* [Collection entries]
>>>>>
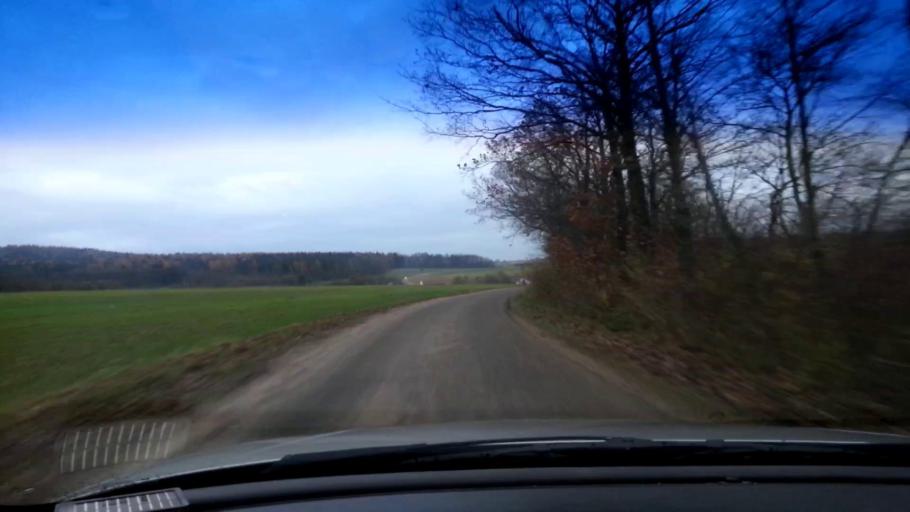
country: DE
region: Bavaria
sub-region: Upper Franconia
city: Litzendorf
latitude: 49.9422
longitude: 11.0118
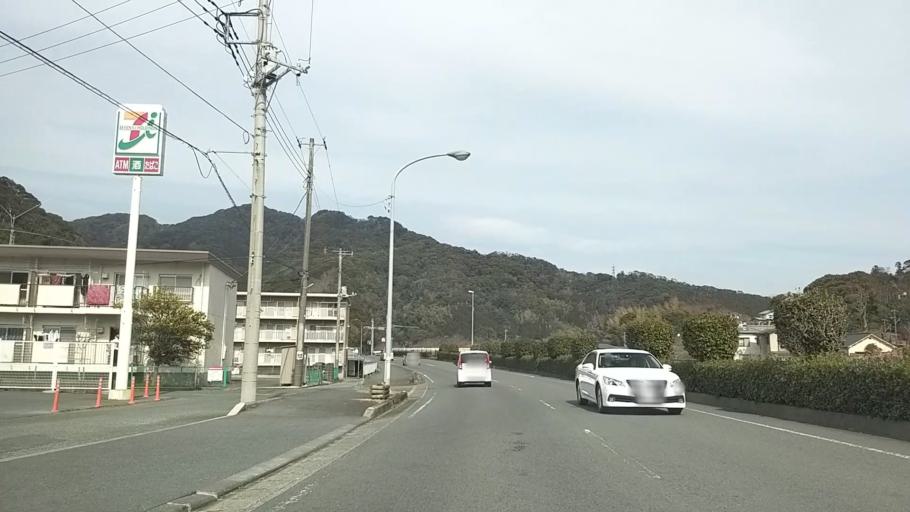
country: JP
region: Shizuoka
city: Shimoda
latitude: 34.7014
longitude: 138.9406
<<<<<
* [STATED TASK] Swap every "latitude" in the material for "lat" and write the material out again with nothing else changed. Leave out the pictures.

* [FINAL ANSWER]
country: DE
region: Bavaria
sub-region: Upper Franconia
city: Litzendorf
lat: 49.9422
longitude: 11.0118
country: JP
region: Shizuoka
city: Shimoda
lat: 34.7014
longitude: 138.9406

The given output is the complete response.